Still, that aside, the number of failed monitors that occur during the Timeout period is actually irrelevant. Yes it would be nice to have four monitors fail just to prove that a device is down, but here’s lie number two:
The requirement is simply that there is not a successful health check within that Timeout period. The actual number of check failures is irrelevant; there is no “3 failures” or “4 failures” mechanism; it’s purely about time.
So what happens when a server simply responds slowly? Imagine that we have a server that’s running really badly. It’s responding to requests, but it’s taking 14 seconds to get the response back (yes, I hacked a little HTTP daemon to do exactly this for testing purposes). What happens?
Time | Health Check # | Response / Progress |
---|---|---|
0s | 1 | TCP connection made |
5 s | 2 | TCP connection made |
10s | 3 | TCP connection made |
14s | (1) | HTTP 200 response to #1 |
15s | 4 | TCP connection made |
Success! After 14 seconds we received an HTTP response. Because this response comes before the 16 second Timeout we defined, it counts as a successful health check. Yes that’s right, a server that takes 14 seconds to respond to a query is, by default, considered A-OK by an f5. Does that sound smart? It sure doesn’t to me. I was able to run my crippled server indefinitely without the pool member ever going down. The A10, which has a separate timeout for application responses like this, treated the health check as a failure after 5 seconds and took the pool member down after three failures.
HTTP Response Codes
Side note: While the A10’s http monitor looks for non–2xx response codes, the f5 by default looks for any response at all. It’s possible to change the Receive String to look for HTTP 200, for example, but it will not accelerate the failure like the A10 does; it simply counts as a failed health check if the HTTP 200 isn’t in the received data.
My Thoughts
I like the way A10 has approached this more than f5. The definitions of the parameters are clearer, and I think it handles slow-responding servers better.

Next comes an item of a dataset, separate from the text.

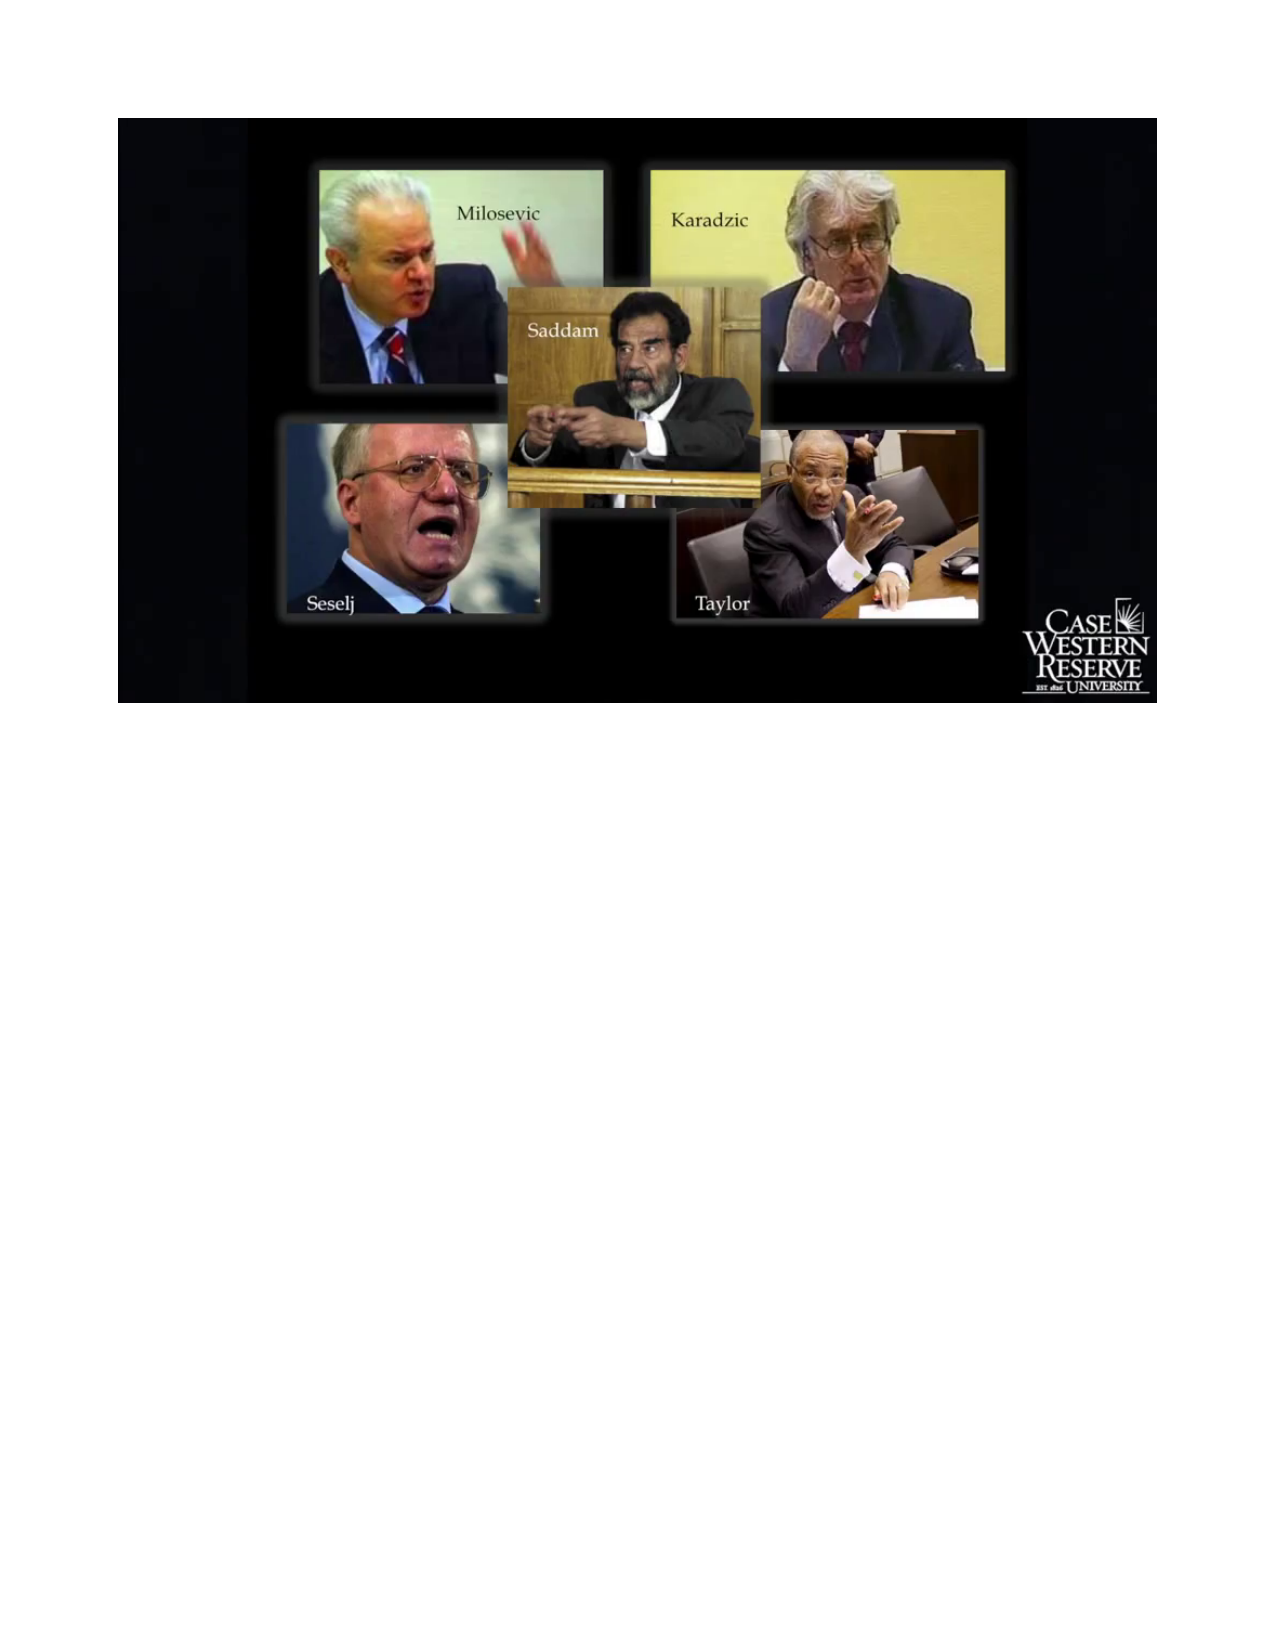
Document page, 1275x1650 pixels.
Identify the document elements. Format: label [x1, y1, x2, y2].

picture [118, 118, 1157, 703]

More importantly though, talking to other people about the f5 monitors and thinking back on the understanding that I had been given, it was clear that there is some confusion about what these parameters mean, and that – of all things – is the bigger risk to the network in terms of potentially misguided configuration.
30 Blogs in 30 Days
This post is part of my participation in Etherealmind’s 30 Blogs in 30 Days challenge.
Hey John,
This is a subject close to my heart. I visited this particular rabbit hole a couple of months back (https://devcentral.f5.com/questions/monitor-timeouts – there’s a nice diagram I drew too).

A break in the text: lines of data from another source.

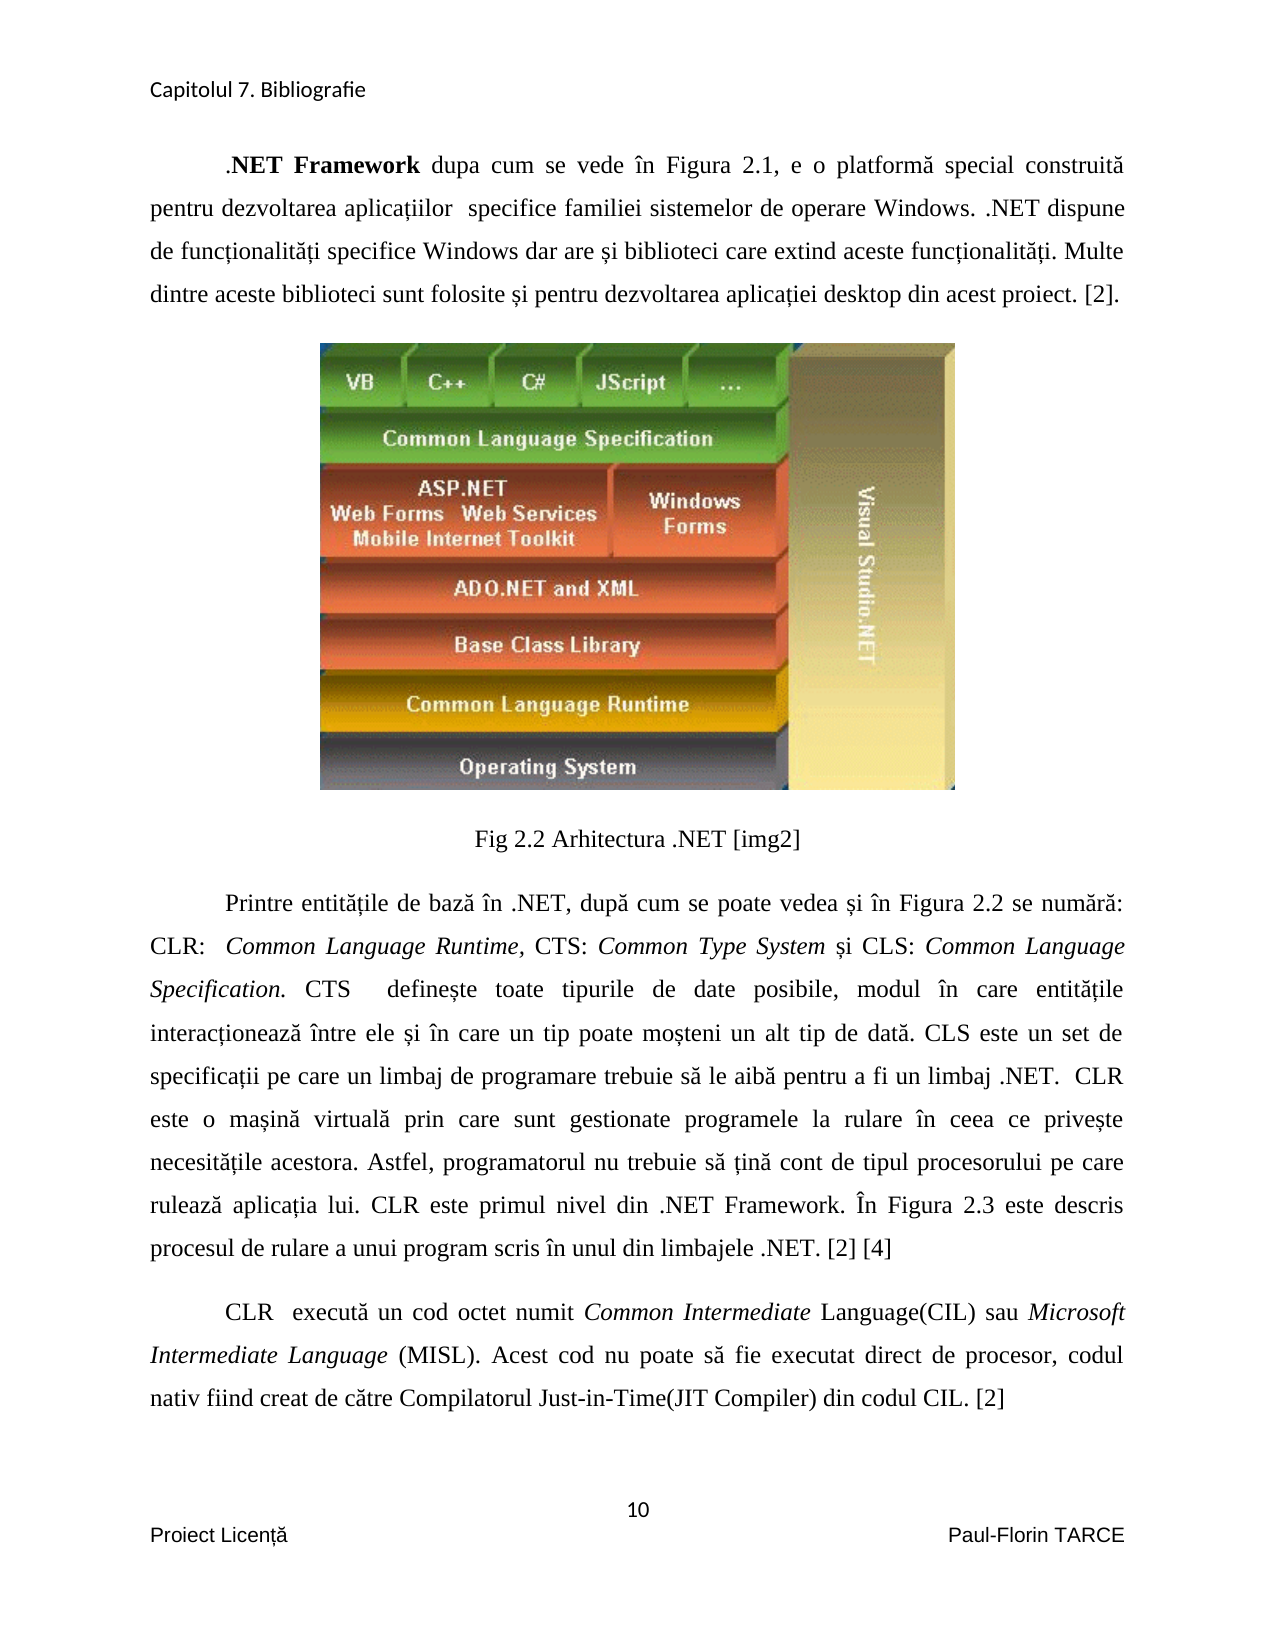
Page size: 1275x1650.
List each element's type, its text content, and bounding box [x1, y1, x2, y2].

picture [320, 343, 955, 790]
text Fig 2.2 Arhitectura .NET [img2] [150, 824, 1125, 853]
text Printre entitățile de bază în .NET, după cum se poate vedea și în Figura 2.2 se numără: CLR: Common Language Runtime, CTS: Common Type System și CLS: Common Language Specification. CTS definește toate tipurile de date posibile, modul în care entitățile interacționează între ele și în care un tip poate moșteni un alt tip de dată. CLS este un set de specificații pe care un limbaj de programare trebuie să le aibă pentru a fi un limbaj .NET. CLR este o mașină virtuală prin care sunt gestionate programele la rulare în ceea ce privește necesitățile acestora. Astfel, programatorul nu trebuie să țină cont de tipul procesorului pe care rulează aplicația lui. CLR este primul nivel din .NET Framework. În Figura 2.3 este descris procesul de rulare a unui program scris în unul din limbajele .NET. [2] [4] [150, 888, 1125, 1262]
text CLR execută un cod octet numit Common Intermediate Language(CIL) sau Microsoft Intermediate Language (MISL). Acest cod nu poate să fie executat direct de procesor, codul nativ fiind creat de către Compilatorul Just-in-Time(JIT Compiler) din codul CIL. [2] [150, 1297, 1125, 1412]
text .NET Framework dupa cum se vede în Figura 2.1, e o platformă special construită pentru dezvoltarea aplicațiilor specifice familiei sistemelor de operare Windows. .NET dispune de funcționalități specifice Windows dar are și biblioteci care extind aceste funcționalități. Multe dintre aceste biblioteci sunt folosite și pentru dezvoltarea aplicației desktop din acest proiect. [2]. [150, 150, 1125, 308]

I’d agree that the setting names (the whole thing really) are unclear and lead to confusion. I also agree regarding the Time Until Up parameter although the Slow Ramp Time setting (at the Pool level) in F5 LTM mitigates this somewhat.

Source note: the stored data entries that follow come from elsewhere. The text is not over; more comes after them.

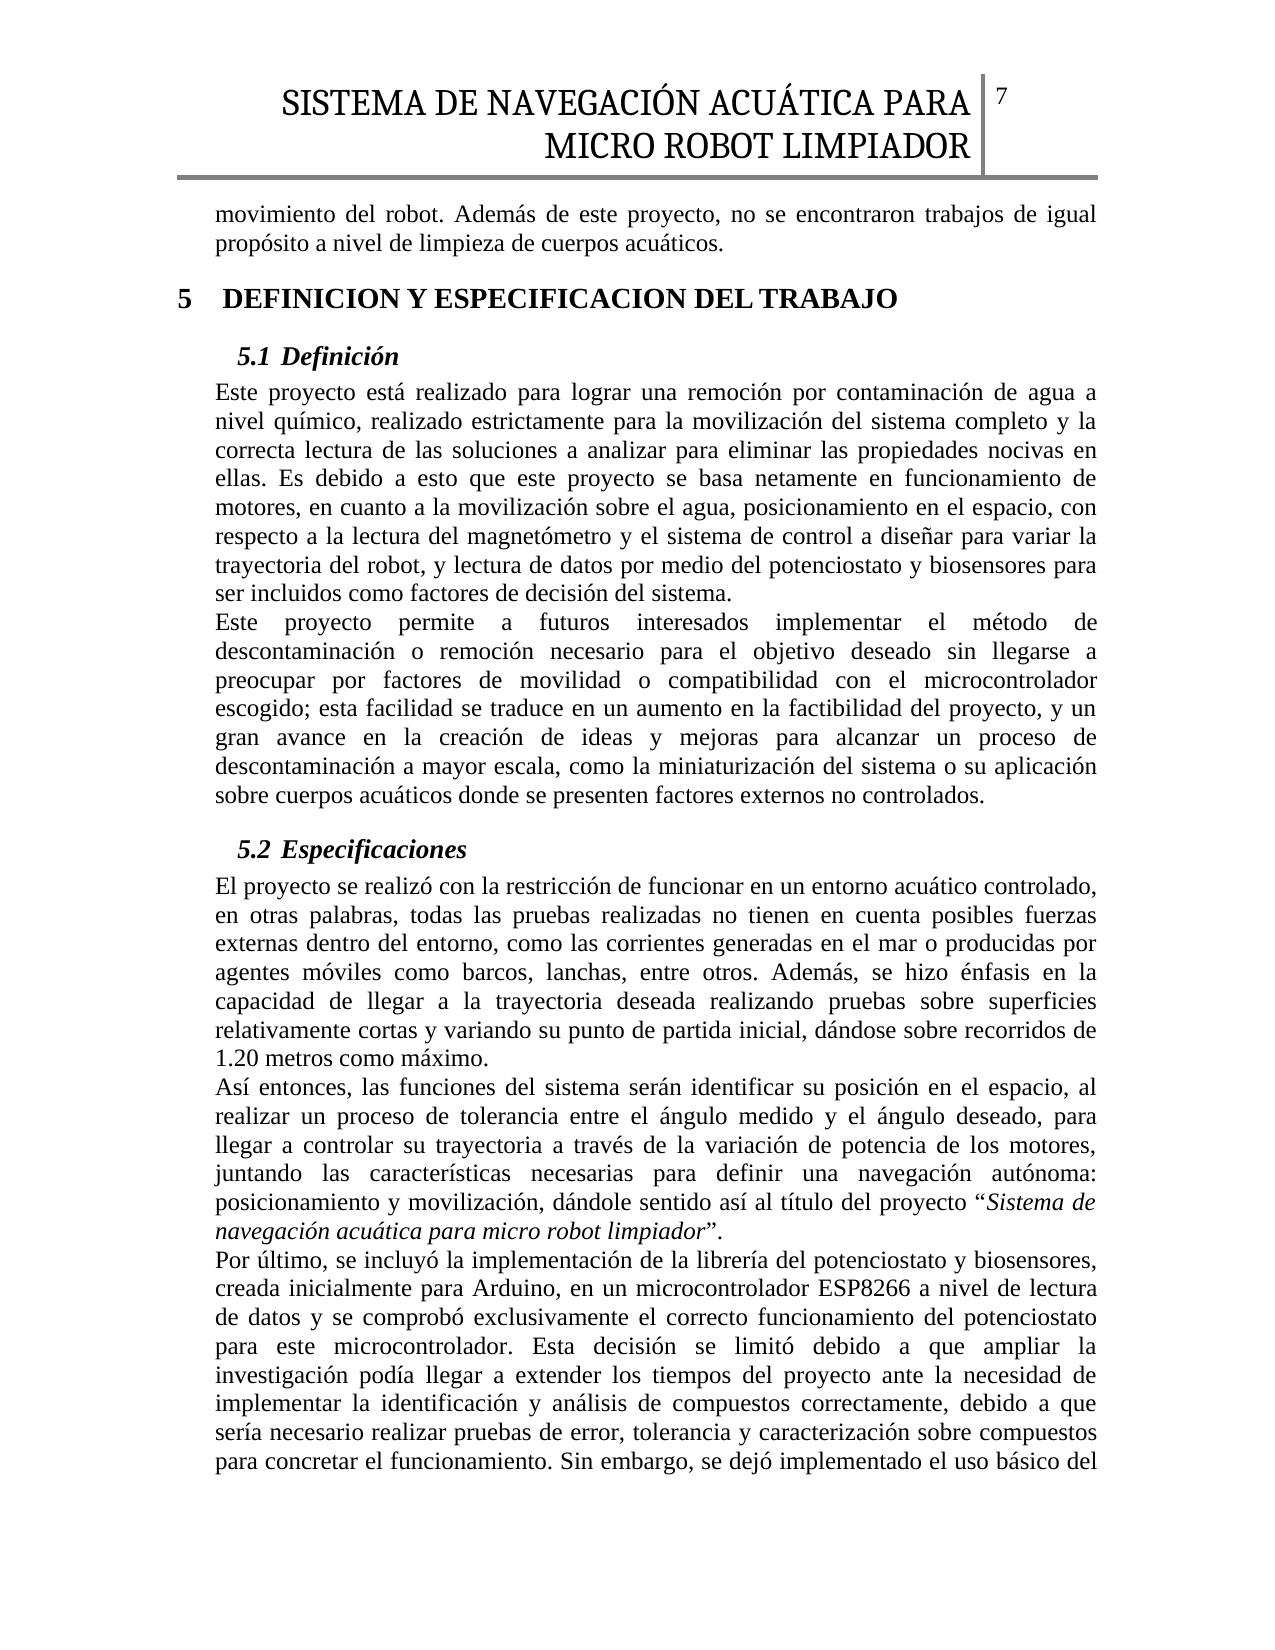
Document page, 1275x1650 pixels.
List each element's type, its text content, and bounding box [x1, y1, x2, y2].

subtitle Definición [237, 340, 1098, 371]
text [215, 1245, 1098, 1475]
text Este proyecto está realizado para lograr una remoción por contaminación de agua a nivel químico, realizado estrictamente para la movilización del sistema completo y la correcta lectura de las soluciones a analizar para eliminar las propiedades nocivas en ellas. Es debido a esto que este proyecto se basa netamente en funcionamiento de motores, en cuanto a la movilización sobre el agua, posicionamiento en el espacio, con respecto a la lectura del magnetómetro y el sistema de control a diseñar para variar la trayectoria del robot, y lectura de datos por medio del potenciostato y biosensores para ser incluidos como factores de decisión del sistema. [215, 377, 1098, 607]
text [215, 199, 1098, 256]
text Así entonces, las funciones del sistema serán identificar su posición en el espacio, al realizar un proceso de tolerancia entre el ángulo medido y el ángulo deseado, para llegar a controlar su trayectoria a través de la variación de potencia de los motores, juntando las características necesarias para definir una navegación autónoma: posicionamiento y movilización, dándole sentido así al título del proyecto “Sistema de navegación acuática para micro robot limpiador”. [215, 1072, 1098, 1245]
subtitle Especificaciones [237, 833, 1098, 865]
text El proyecto se realizó con la restricción de funcionar en un entorno acuático controlado, en otras palabras, todas las pruebas realizadas no tienen en cuenta posibles fuerzas externas dentro del entorno, como las corrientes generadas en el mar o producidas por agentes móviles como barcos, lanchas, entre otros. Además, se hizo énfasis en la capacidad de llegar a la trayectoria deseada realizando pruebas sobre superficies relativamente cortas y variando su punto de partida inicial, dándose sobre recorridos de 1.20 metros como máximo. [215, 871, 1098, 1072]
subtitle DEFINICION Y ESPECIFICACION DEL TRABAJO [177, 281, 1098, 315]
text Este proyecto permite a futuros interesados implementar el método de descontaminación o remoción necesario para el objetivo deseado sin llegarse a preocupar por factores de movilidad o compatibilidad con el microcontrolador escogido; esta facilidad se traduce en un aumento en la factibilidad del proyecto, y un gran avance en la creación de ideas y mejoras para alcanzar un proceso de descontaminación a mayor escala, como la miniaturización del sistema o su aplicación sobre cuerpos acuáticos donde se presenten factores externos no controlados. [215, 607, 1098, 808]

I’m sure with both vendors you can have multiple monitors and the Pool and Node level and be somewhat more sophisticated. I’d certainly recommend using custom, well defined and application specific send and receive strings where you can to ensure responses and a positive UP mark actually reflect the user experience as much as possible.
Speaking generally (and note I’ve not read your A10 posts yet) the whole subject of monitoring is rather more involved that most ‘people’ realise. Just from an ‘orchestration’ and coordination perspective I’d say it’s very complex, tracking multiple, simultaneous underlying TCP/UDP connections, application level requests, marrying that all up with responses (or not) and so on.
Monitoring is the unsung hero of the ADC domain and I’d imagine the vendor’s systems/approaches/software could be re-purposed in quite valuable ways if they put their minds to it.
Great feedback, Steven – thank you! I just took a look, and I agree – you drew nice diagrams on that post. I was fighting to find the right way to present the information without it getting too cluttered (not sure I succeeded).
Definitely agree about the application specific send/receive strings. The default ‘blank receive string’ isn’t much use in reality and I wouldn’t want to use it. And you’re right about the complexity of monitoring; it makes my mind boggle at times!